Sufferers and their health professionals could benefit by viewing endometriosis from a pain management perspective – not just a fertility perspective.
“The symptom all women with endometriosis have is pain in varying degrees, but not all women with endometriosis have fertility issues,” Ms Ciccia told the AJP.
“The pain has been described by Assoc Prof Jason Abbott as pain that is worse than that of cancer.
“It is a very real and debilitating pain which most women have had dismissed as just period pain. These women feel the guilt of not contributing to their families, friends and society and try to stumble through life in extraordinary pain.
“It is an insidious disease, a constant battle. It is an invasive disease that affects all aspects of a woman’s life.
“It can travel to most places in the body; it is not only limited to the pelvic cavity. It invades the bowels, bladder, ureters, ovaries, diaphragm, liver, pericardium, lungs, et cetera. It is an aggressive benign disease.”
But as pharmacists are well aware, chronic pain can be difficult to manage and comes with quality use of medicines baggage.
“Pain management is such a double edged sword: on one hand you need to alleviate the excruciating pain, and on the other hand it is a chronic condition so it needs to be managed well,” Ms Ciccia says.
“Women and pharmacists need to work together as a team to help come up with a workable plan to help manage the pain with the least long-term health effects for the individuals.
“Denying a patient pain relief in the fear they will become addicted is not helping the patient.
“It isn’t just bad period pain. Teamwork and education (about the disease) is the key for pharmacists to help their clients.
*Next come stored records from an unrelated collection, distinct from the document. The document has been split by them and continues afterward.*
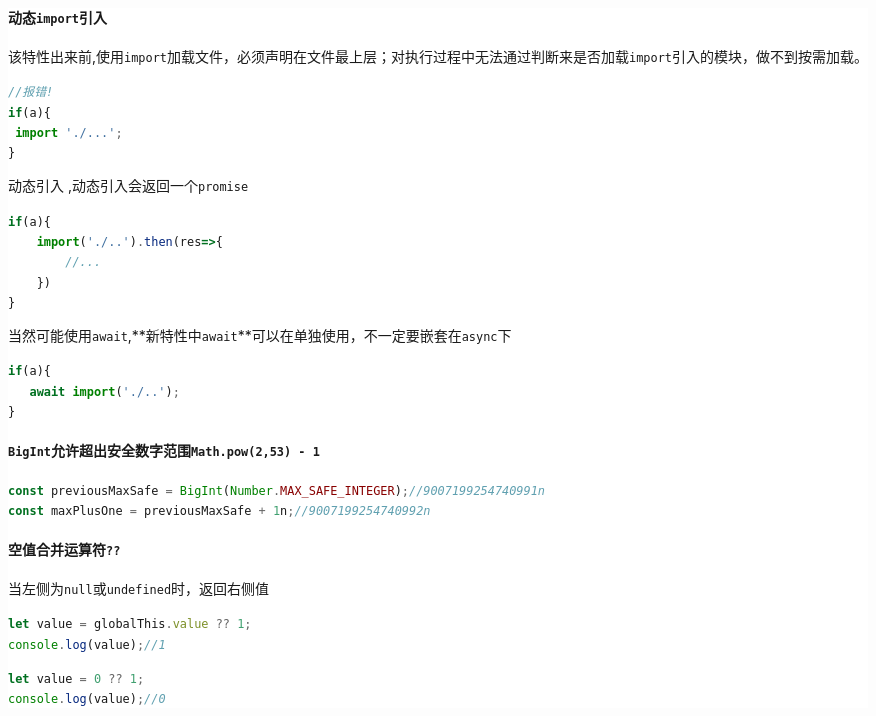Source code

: 

#### 动态`import`引入

该特性出来前,使用`import`加载文件，必须声明在文件最上层；对执行过程中无法通过判断来是否加载`import`引入的模块，做不到按需加载。

```js
//报错!
if(a){
 import './...';  
}
```



动态引入 ,动态引入会返回一个`promise`

```js
if(a){
    import('./..').then(res=>{
        //...
    })
}
```

当然可能使用`await`,**新特性中`await`**可以在单独使用，不一定要嵌套在`async`下

```js
if(a){
   await import('./..');
}
```





#### `BigInt`允许超出安全数字范围`Math.pow(2,53) - 1`

```js
const previousMaxSafe = BigInt(Number.MAX_SAFE_INTEGER);//9007199254740991n
const maxPlusOne = previousMaxSafe + 1n;//9007199254740992n
```



#### 空值合并运算符`??`

当左侧为`null`或`undefined`时，返回右侧值

```js
let value = globalThis.value ?? 1;
console.log(value);//1
```



```js
let value = 0 ?? 1;
console.log(value);//0
```


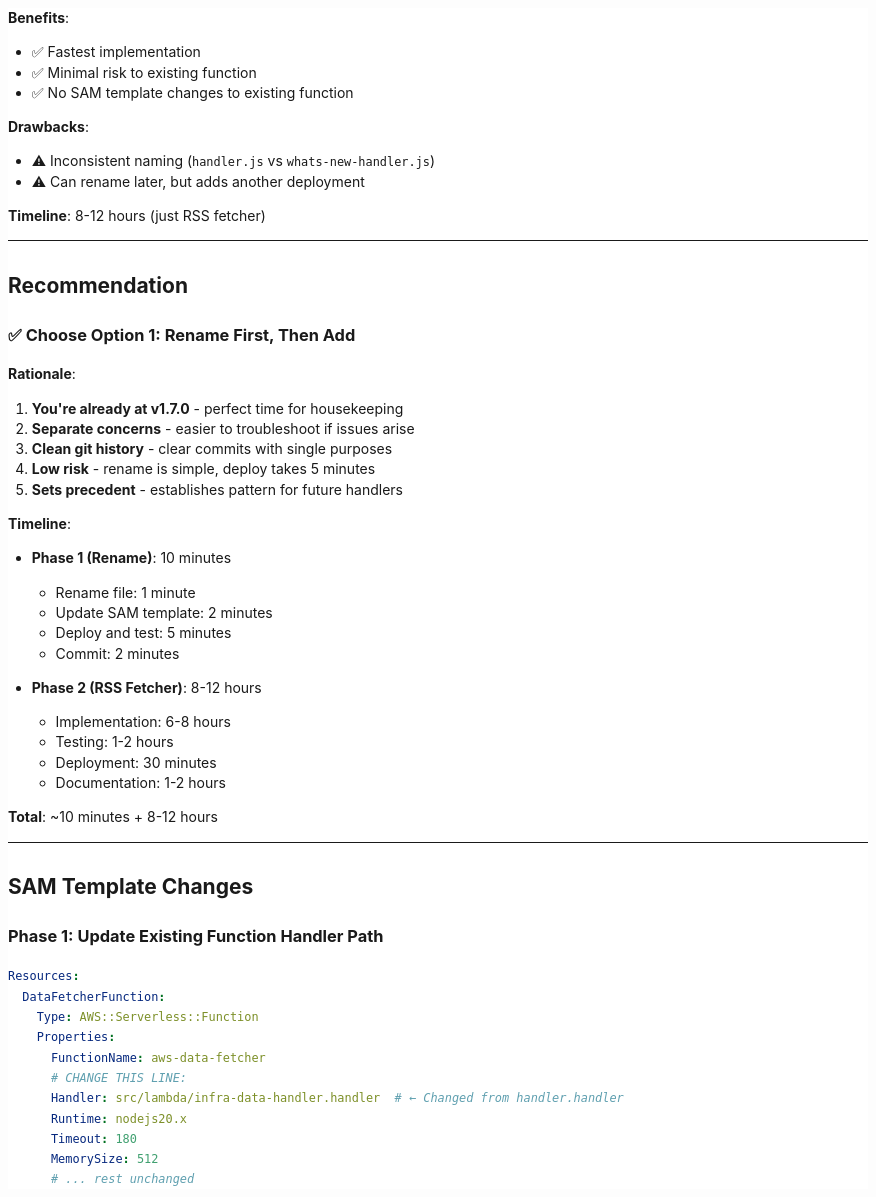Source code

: **Benefits**:
- ✅ Fastest implementation
- ✅ Minimal risk to existing function
- ✅ No SAM template changes to existing function

**Drawbacks**:
- ⚠️ Inconsistent naming (`handler.js` vs `whats-new-handler.js`)
- ⚠️ Can rename later, but adds another deployment

**Timeline**: 8-12 hours (just RSS fetcher)

---

## Recommendation

### ✅ Choose Option 1: Rename First, Then Add

**Rationale**:
1. **You're already at v1.7.0** - perfect time for housekeeping
2. **Separate concerns** - easier to troubleshoot if issues arise
3. **Clean git history** - clear commits with single purposes
4. **Low risk** - rename is simple, deploy takes 5 minutes
5. **Sets precedent** - establishes pattern for future handlers

**Timeline**:
- **Phase 1 (Rename)**: 10 minutes
  - Rename file: 1 minute
  - Update SAM template: 2 minutes
  - Deploy and test: 5 minutes
  - Commit: 2 minutes

- **Phase 2 (RSS Fetcher)**: 8-12 hours
  - Implementation: 6-8 hours
  - Testing: 1-2 hours
  - Deployment: 30 minutes
  - Documentation: 1-2 hours

**Total**: ~10 minutes + 8-12 hours

---

## SAM Template Changes

### Phase 1: Update Existing Function Handler Path

```yaml
Resources:
  DataFetcherFunction:
    Type: AWS::Serverless::Function
    Properties:
      FunctionName: aws-data-fetcher
      # CHANGE THIS LINE:
      Handler: src/lambda/infra-data-handler.handler  # ← Changed from handler.handler
      Runtime: nodejs20.x
      Timeout: 180
      MemorySize: 512
      # ... rest unchanged
```
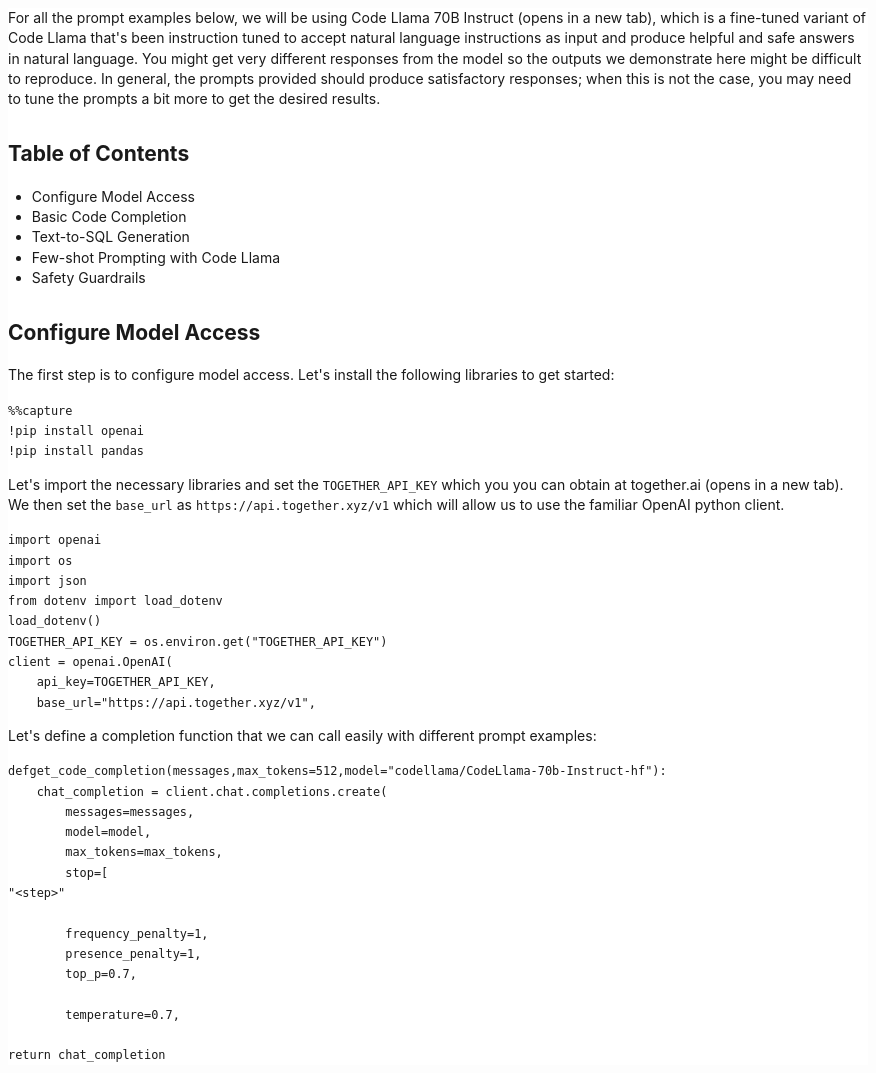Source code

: For all the prompt examples below, we will be using Code Llama 70B Instruct (opens in a new tab), which is a fine-tuned variant of Code Llama that's been instruction tuned to accept natural language instructions as input and produce helpful and safe answers in natural language. You might get very different responses from the model so the outputs we demonstrate here might be difficult to reproduce. In general, the prompts provided should produce satisfactory responses; when this is not the case, you may need to tune the prompts a bit more to get the desired results.
## Table of Contents 
  * Configure Model Access
  * Basic Code Completion
  * Text-to-SQL Generation
  * Few-shot Prompting with Code Llama
  * Safety Guardrails


## Configure Model Access 
The first step is to configure model access. Let's install the following libraries to get started:
```
%%capture
!pip install openai
!pip install pandas
```

Let's import the necessary libraries and set the `TOGETHER_API_KEY` which you you can obtain at together.ai (opens in a new tab). We then set the `base_url` as `https://api.together.xyz/v1` which will allow us to use the familiar OpenAI python client.
```
import openai
import os
import json
from dotenv import load_dotenv
load_dotenv()
TOGETHER_API_KEY = os.environ.get("TOGETHER_API_KEY")
client = openai.OpenAI(
    api_key=TOGETHER_API_KEY,
    base_url="https://api.together.xyz/v1",

```

Let's define a completion function that we can call easily with different prompt examples:
```
defget_code_completion(messages,max_tokens=512,model="codellama/CodeLlama-70b-Instruct-hf"):
    chat_completion = client.chat.completions.create(
        messages=messages,
        model=model,
        max_tokens=max_tokens,
        stop=[
"<step>"

        frequency_penalty=1,
        presence_penalty=1,
        top_p=0.7,

        temperature=0.7,

return chat_completion
```
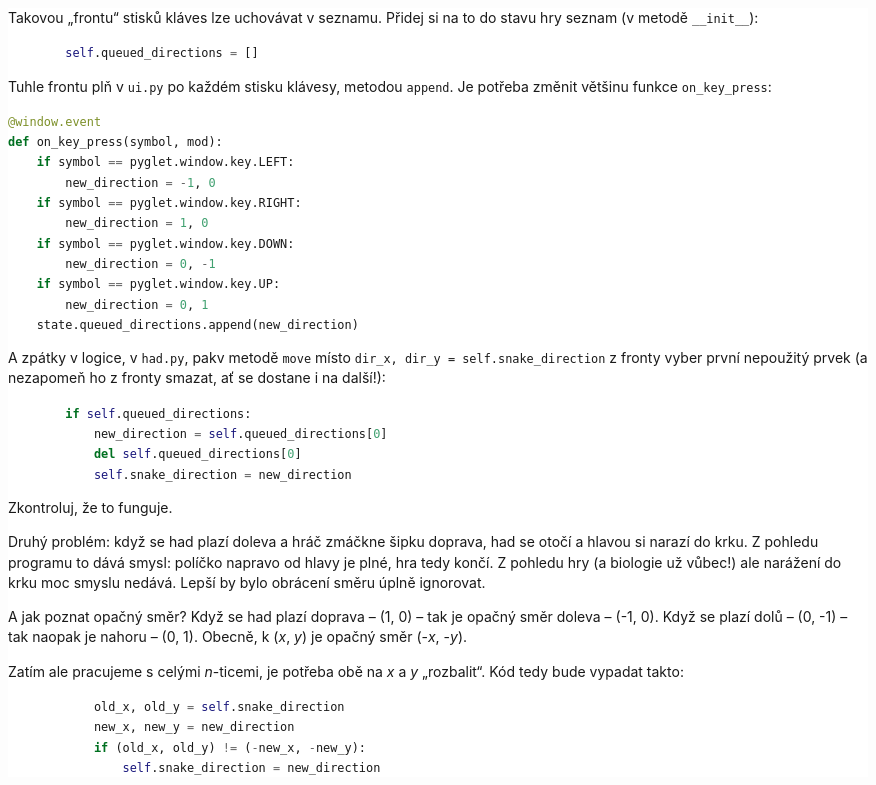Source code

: Takovou „frontu“ stisků kláves lze uchovávat v seznamu.
Přidej si na to do stavu hry seznam (v metodě `__init__`):

```python
        self.queued_directions = []
```

Tuhle frontu plň v `ui.py` po každém stisku klávesy, metodou `append`.
Je potřeba změnit většinu funkce `on_key_press`:

```python
@window.event
def on_key_press(symbol, mod):
    if symbol == pyglet.window.key.LEFT:
        new_direction = -1, 0
    if symbol == pyglet.window.key.RIGHT:
        new_direction = 1, 0
    if symbol == pyglet.window.key.DOWN:
        new_direction = 0, -1
    if symbol == pyglet.window.key.UP:
        new_direction = 0, 1
    state.queued_directions.append(new_direction)
```

A zpátky v logice, v `had.py`, pakv metodě `move` místo
`dir_x, dir_y = self.snake_direction` z fronty vyber první nepoužitý prvek
(a nezapomeň ho z fronty smazat, ať se dostane i na další!):

```python
        if self.queued_directions:
            new_direction = self.queued_directions[0]
            del self.queued_directions[0]
            self.snake_direction = new_direction
```

Zkontroluj, že to funguje.

Druhý problém: když se had plazí doleva a hráč zmáčkne šipku doprava,
had se otočí a hlavou si narazí do krku.
Z pohledu programu to dává smysl: políčko napravo od hlavy je plné,
hra tedy končí.
Z pohledu hry (a biologie už vůbec!) ale narážení do krku moc smyslu nedává.
Lepší by bylo obrácení směru úplně ignorovat.

A jak poznat opačný směr?
Když se had plazí doprava – (1, 0) – tak je opačný směr doleva – (-1, 0).
Když se plazí dolů – (0, -1) – tak naopak je nahoru – (0, 1).
Obecně, k (<var>x</var>, <var>y</var>) je opačný směr
(-<var>x</var>, -<var>y</var>).

Zatím ale pracujeme s celými <var>n</var>-ticemi, je potřeba obě
na <var>x</var> a <var>y</var> „rozbalit“.
Kód tedy bude vypadat takto:

```python
            old_x, old_y = self.snake_direction
            new_x, new_y = new_direction
            if (old_x, old_y) != (-new_x, -new_y):
                self.snake_direction = new_direction
```
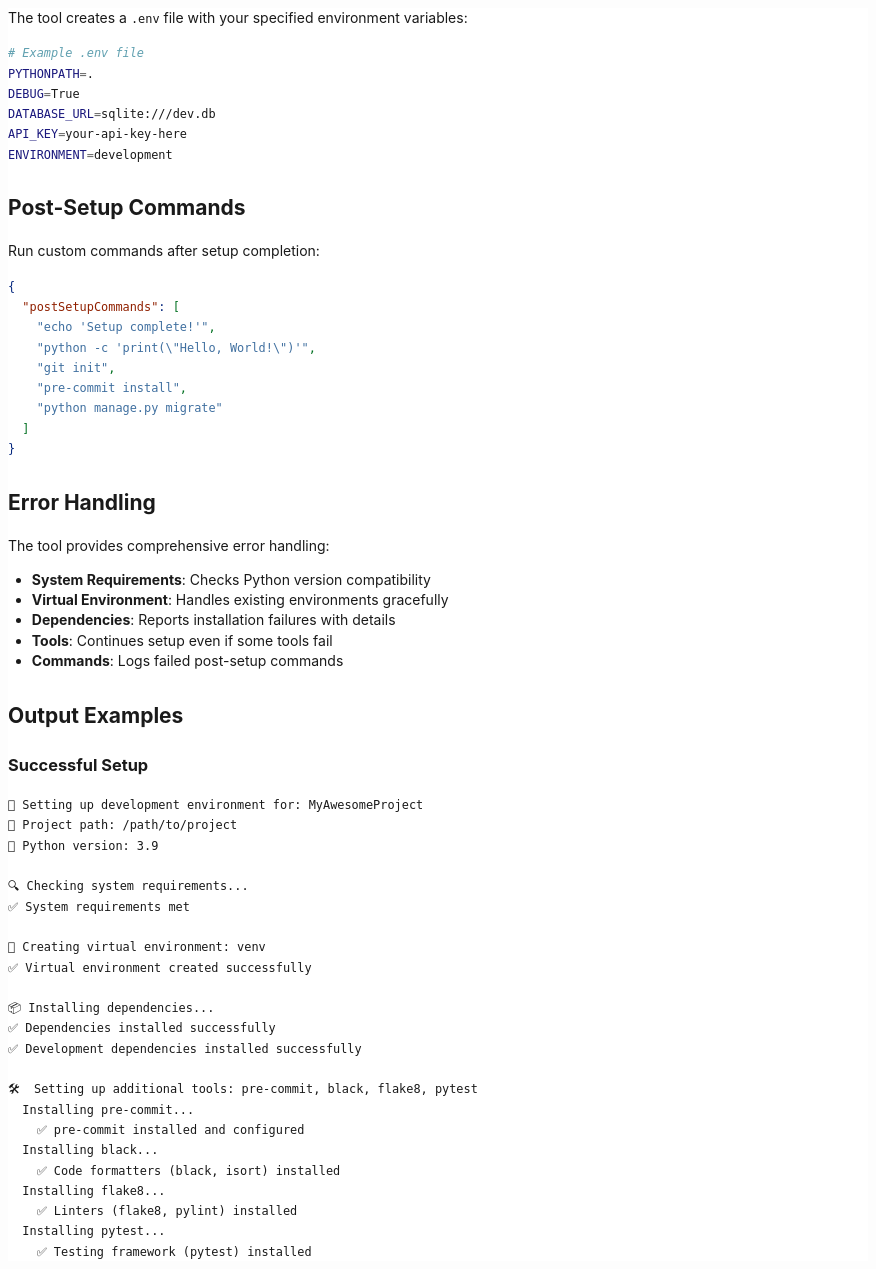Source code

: The tool creates a `.env` file with your specified environment variables:

```bash
# Example .env file
PYTHONPATH=.
DEBUG=True
DATABASE_URL=sqlite:///dev.db
API_KEY=your-api-key-here
ENVIRONMENT=development
```

## Post-Setup Commands

Run custom commands after setup completion:

```json
{
  "postSetupCommands": [
    "echo 'Setup complete!'",
    "python -c 'print(\"Hello, World!\")'",
    "git init",
    "pre-commit install",
    "python manage.py migrate"
  ]
}
```

## Error Handling

The tool provides comprehensive error handling:

- **System Requirements**: Checks Python version compatibility
- **Virtual Environment**: Handles existing environments gracefully
- **Dependencies**: Reports installation failures with details
- **Tools**: Continues setup even if some tools fail
- **Commands**: Logs failed post-setup commands

## Output Examples

### Successful Setup

```
🚀 Setting up development environment for: MyAwesomeProject
📁 Project path: /path/to/project
🐍 Python version: 3.9

🔍 Checking system requirements...
✅ System requirements met

🐍 Creating virtual environment: venv
✅ Virtual environment created successfully

📦 Installing dependencies...
✅ Dependencies installed successfully
✅ Development dependencies installed successfully

🛠️  Setting up additional tools: pre-commit, black, flake8, pytest
  Installing pre-commit...
    ✅ pre-commit installed and configured
  Installing black...
    ✅ Code formatters (black, isort) installed
  Installing flake8...
    ✅ Linters (flake8, pylint) installed
  Installing pytest...
    ✅ Testing framework (pytest) installed
```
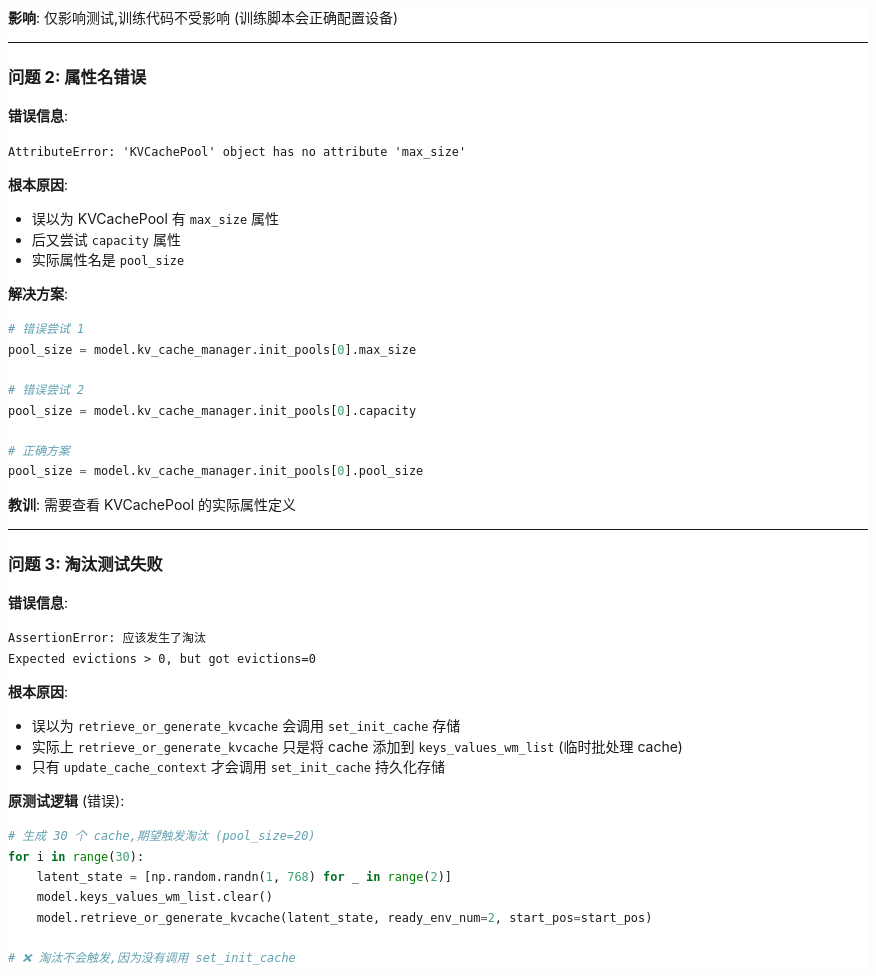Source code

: **影响**: 仅影响测试,训练代码不受影响 (训练脚本会正确配置设备)

---

### 问题 2: 属性名错误

**错误信息**:
```
AttributeError: 'KVCachePool' object has no attribute 'max_size'
```

**根本原因**:
- 误以为 KVCachePool 有 `max_size` 属性
- 后又尝试 `capacity` 属性
- 实际属性名是 `pool_size`

**解决方案**:
```python
# 错误尝试 1
pool_size = model.kv_cache_manager.init_pools[0].max_size

# 错误尝试 2
pool_size = model.kv_cache_manager.init_pools[0].capacity

# 正确方案
pool_size = model.kv_cache_manager.init_pools[0].pool_size
```

**教训**: 需要查看 KVCachePool 的实际属性定义

---

### 问题 3: 淘汰测试失败

**错误信息**:
```
AssertionError: 应该发生了淘汰
Expected evictions > 0, but got evictions=0
```

**根本原因**:
- 误以为 `retrieve_or_generate_kvcache` 会调用 `set_init_cache` 存储
- 实际上 `retrieve_or_generate_kvcache` 只是将 cache 添加到 `keys_values_wm_list` (临时批处理 cache)
- 只有 `update_cache_context` 才会调用 `set_init_cache` 持久化存储

**原测试逻辑** (错误):
```python
# 生成 30 个 cache,期望触发淘汰 (pool_size=20)
for i in range(30):
    latent_state = [np.random.randn(1, 768) for _ in range(2)]
    model.keys_values_wm_list.clear()
    model.retrieve_or_generate_kvcache(latent_state, ready_env_num=2, start_pos=start_pos)

# ❌ 淘汰不会触发,因为没有调用 set_init_cache
```
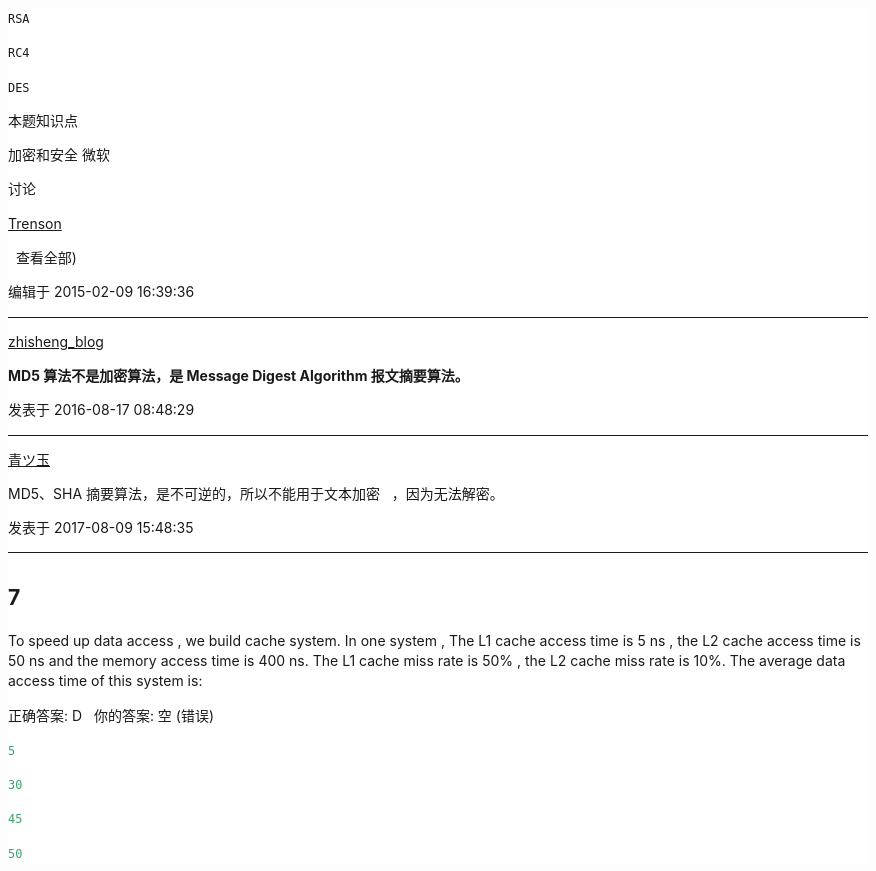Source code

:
 ```cpp
RSA
```

```cpp
RC4
```

```cpp
DES
```

本题知识点

加密和安全 微软

讨论

[Trenson](https://www.nowcoder.com/profile/416955)

  查看全部)

编辑于 2015-02-09 16:39:36

* * *

[zhisheng_blog](https://www.nowcoder.com/profile/616717)

**MD5 算法不是加密算法，是 Message Digest Algorithm 报文摘要算法。**

发表于 2016-08-17 08:48:29

* * *

[青ツ玉](https://www.nowcoder.com/profile/9067279)

MD5、SHA 摘要算法，是不可逆的，所以不能用于文本加密   ，因为无法解密。

发表于 2017-08-09 15:48:35

* * *

## 7

To speed up data access , we build cache system. In one system , The L1 cache access time is 5 ns , the L2 cache access time is 50 ns and the memory access time is 400 ns. The L1 cache miss rate is 50% , the L2 cache miss rate is 10%. The average data access time of this system is:

正确答案: D   你的答案: 空 (错误)

```cpp
5
```

```cpp
30
```

```cpp
45
```

```cpp
50
```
If you’re concerned, contact their prescribing specialist and have a discussion.”
She says that creating a workable team forms long-term benefits for all concerned, which can help reduce the patient’s stress.
Pharmacists can be an important part of this team, and be engaged in assisting endometriosis sufferers to manage their pain, she says – and it’s important that sufferers and their families are aware of this.
“There is a very limited if any knowledge of endometriosis in the general community – it is a taboo topic,” she says.
“Women don’t talk about their periods, so the general community certainly aren’t going to talk about it.
“Please talk about it,” she urges pharmacists. “There are nearly 600,000 endosisters in Australia needing you to talk about it and to smash the taboo.”
March into Yellow, the Endometriosis Australia awareness-raising campaign, will see Australians seek sponsorship to wear yellow for the month.
“We also have an avenue for businesses to become involved and wear yellow to work on Friday 6th March with a small donation for the mufti day,” Ms Ciccia says.